PÁGINA:
★ ★ ★ ★

Desconstruindo estereótipos: mulheres conquistam espaço na condução de ônibus

A automação e a introdução de tecnologias modernas permitem que pessoas de qualquer tipo físico possam conduzir veículos de diferentes portes. Sobretu
Mulheres motoristas de ônibus.

“É uma profissão que requer cuidado, atenção, coisa que as mulheres sabem fazer”


A transição energética no transporte público é uma oportunidade para tornar o setor mais inclusivo. 

As histórias das motoristas Ilmara Sales e Carla Maltez dos Santos inspiram outras mulheres a assumir cargos antes vistos como “masculinos”


Embora metade das pessoas com carteira de motorista no Brasil atualmente seja mulher, somente 3,5% das pessoas habilitadas na categoria D, que permite dirigir ônibus, são do sexo feminino, de acordo com dados do Ministério dos Transportes, de outubro. Proporcionalmente, a maior parte delas está no Sul (6,8%), seguida do Sudeste (5,4%), Centro-Oeste (5,2%), Norte (3,8%) e Nordeste (2,3%). 

Ilmara Sales é uma das raras mulheres motoristas de ônibus da Bahia, maior estado do Nordeste. Há 8 anos, ela trabalha conduzindo coletivos em Salvador. Começou dirigindo caminhão 20 anos atrás por parceria com seu ex-marido, com quem vivia nas estradas e não tinha residência fixa. “Foi natural, comecei a ajudar. Eu rodava de manhã; ele, de noite, e vice-versa. E aí, quando percebi, a profissão já tinha entrado na minha vida”, lembra.

Motorista é uma profissão historicamente atribuída aos homens, especialmente no caso de veículos pesados. No passado, conduzir caminhões ou ônibus exigia girar volantes pesados sem assistência hidráulica, frear com sistemas rudimentares que demandavam grande esforço no pedal e lidar com suspensões rígidas que ampliavam o desgaste físico. Essa realidade mudou. 

A automação e a introdução de tecnologias modernas permitem que pessoas de qualquer tipo físico possam conduzir veículos de diferentes portes. Sobretudo no caso do ônibus elétrico – modelo que Ilmara conduz atualmente e faz parte do sistema BRT de Salvador. “Quando dirigi o elétrico pela primeira vez, nem percebi que o ônibus tinha ligado. Parece uma pluma, uma nave. É confortável, cansa bem menos”, conta Ilmara.

★ ★ ★ ★

DADOS EXTRAÍDOS:
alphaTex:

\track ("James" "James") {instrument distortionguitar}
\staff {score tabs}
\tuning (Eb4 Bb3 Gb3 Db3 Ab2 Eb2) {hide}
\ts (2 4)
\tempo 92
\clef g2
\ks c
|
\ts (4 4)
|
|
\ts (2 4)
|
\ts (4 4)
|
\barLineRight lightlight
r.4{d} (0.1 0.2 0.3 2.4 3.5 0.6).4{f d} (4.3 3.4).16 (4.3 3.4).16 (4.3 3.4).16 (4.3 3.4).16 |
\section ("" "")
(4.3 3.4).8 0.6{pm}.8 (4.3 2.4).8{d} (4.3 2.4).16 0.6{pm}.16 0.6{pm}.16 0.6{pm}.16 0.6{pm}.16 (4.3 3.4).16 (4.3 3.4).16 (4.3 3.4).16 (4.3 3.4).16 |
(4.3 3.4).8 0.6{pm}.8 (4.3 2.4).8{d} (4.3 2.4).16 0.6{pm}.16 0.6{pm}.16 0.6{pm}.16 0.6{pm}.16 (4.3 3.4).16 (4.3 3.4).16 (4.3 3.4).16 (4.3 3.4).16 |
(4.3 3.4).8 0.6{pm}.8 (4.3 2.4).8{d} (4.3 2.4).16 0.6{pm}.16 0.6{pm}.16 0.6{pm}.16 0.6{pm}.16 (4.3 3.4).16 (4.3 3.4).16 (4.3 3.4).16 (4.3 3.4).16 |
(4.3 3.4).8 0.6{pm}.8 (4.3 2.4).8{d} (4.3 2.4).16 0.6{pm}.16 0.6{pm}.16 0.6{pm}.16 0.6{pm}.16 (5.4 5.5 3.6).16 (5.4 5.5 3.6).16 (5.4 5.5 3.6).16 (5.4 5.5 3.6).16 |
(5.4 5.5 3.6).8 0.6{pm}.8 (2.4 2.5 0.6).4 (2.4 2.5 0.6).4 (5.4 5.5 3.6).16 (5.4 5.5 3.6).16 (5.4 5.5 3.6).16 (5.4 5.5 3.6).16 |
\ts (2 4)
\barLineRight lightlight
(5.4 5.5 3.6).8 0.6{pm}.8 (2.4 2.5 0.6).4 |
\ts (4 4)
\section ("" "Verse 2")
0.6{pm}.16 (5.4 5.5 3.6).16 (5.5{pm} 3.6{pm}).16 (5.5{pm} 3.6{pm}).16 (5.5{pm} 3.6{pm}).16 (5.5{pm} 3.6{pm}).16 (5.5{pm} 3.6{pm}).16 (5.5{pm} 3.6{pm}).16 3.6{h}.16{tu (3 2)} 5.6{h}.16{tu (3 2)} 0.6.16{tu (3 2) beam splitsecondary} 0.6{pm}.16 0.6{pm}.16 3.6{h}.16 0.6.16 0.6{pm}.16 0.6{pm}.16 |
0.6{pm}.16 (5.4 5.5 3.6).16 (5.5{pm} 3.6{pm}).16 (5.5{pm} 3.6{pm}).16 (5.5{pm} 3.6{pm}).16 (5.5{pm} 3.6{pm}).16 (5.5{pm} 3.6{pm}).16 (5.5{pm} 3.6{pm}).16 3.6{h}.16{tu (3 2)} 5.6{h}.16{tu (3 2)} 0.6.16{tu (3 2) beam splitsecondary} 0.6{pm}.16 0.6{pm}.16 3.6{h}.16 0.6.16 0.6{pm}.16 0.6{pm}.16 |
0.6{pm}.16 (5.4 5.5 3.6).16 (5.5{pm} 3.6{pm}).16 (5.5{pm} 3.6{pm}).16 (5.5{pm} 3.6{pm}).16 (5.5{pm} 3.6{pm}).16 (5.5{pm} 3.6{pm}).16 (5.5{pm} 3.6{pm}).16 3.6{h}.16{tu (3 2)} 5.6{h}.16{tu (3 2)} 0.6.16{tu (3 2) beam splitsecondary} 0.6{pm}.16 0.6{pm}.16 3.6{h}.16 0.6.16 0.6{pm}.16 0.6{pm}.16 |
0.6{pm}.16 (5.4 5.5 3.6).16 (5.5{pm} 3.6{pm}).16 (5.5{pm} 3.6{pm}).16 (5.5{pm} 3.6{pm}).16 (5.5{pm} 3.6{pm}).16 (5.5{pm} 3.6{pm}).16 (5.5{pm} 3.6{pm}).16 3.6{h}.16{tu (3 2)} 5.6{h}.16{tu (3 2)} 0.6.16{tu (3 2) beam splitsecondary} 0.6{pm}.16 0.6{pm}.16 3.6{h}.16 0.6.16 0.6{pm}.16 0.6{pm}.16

★ ★ ★ ★

PROBLEMA PROPOSTO 1: Segundo a página sobre mulheres motoristas de ônibus, qual percentual das pessoas habilitadas na categoria D é do sexo feminino?
PROBLEMA PROPOSTO 2: Indique se cada afirmação concorda com a página sobre mulheres motoristas de ônibus, respondendo sim ou não e citando literalmente o trecho decisivo: (a) Ilmara Sales conduz coletivos em Salvador há 8 anos. (b) O Nordeste concentra, proporcionalmente, a maior parte das mulheres habilitadas na categoria D. (c) Ilmara começou a carreira dirigindo ônibus há 20 anos.
PROBLEMA PROPOSTO 3: Estenda a reportagem sobre mulheres motoristas de ônibus, começando logo após a última frase apresentada.
Os registros constituem material independente da página.

RESPOSTA 1: Somente 3,5% das pessoas habilitadas na categoria D são do sexo feminino.

RESPOSTA 2:
(a) Sim: "Há 8 anos, ela trabalha conduzindo coletivos em Salvador."
(b) Não: "Proporcionalmente, a maior parte delas está no Sul (6,8%)"
(c) Não: "Começou dirigindo caminhão 20 anos atrás"

RESPOSTA 3:
Pesquisas mostram que o estilo de condução de cada motorista impacta diretamente a eficiência energética e a autonomia dos veículos. Práticas como acelerações e frenagens bruscas podem aumentar o consumo de energia, enquanto uma condução mais suave e constante tende a otimizar o desempenho da bateria. Comportamentos agressivos no trânsito, por exemplo, podem resultar em um consumo energético até 14% superior, de acordo com um estudo realizado em São Paulo.

Diferenças comportamentais entre gêneros podem influenciar esses aspectos, com pesquisas sugerindo que homens tendem a adotar uma condução mais agressiva ou arriscada, enquanto mulheres geralmente são mais cautelosas e atentas às normas de trânsito. Uma análise das estatísticas de trânsito no Brasil mostra que, proporcionalmente ao número total de condutores habilitados de ambos os sexos, infrações por exceder a velocidade permitida são duas vezes mais frequentes entre homens do que entre mulheres. E os homens se envolvem em 183% mais colisões do que as mulheres. “É uma profissão que requer cuidado, atenção, coisa que as mulheres sabem fazer”, observa Ilmara.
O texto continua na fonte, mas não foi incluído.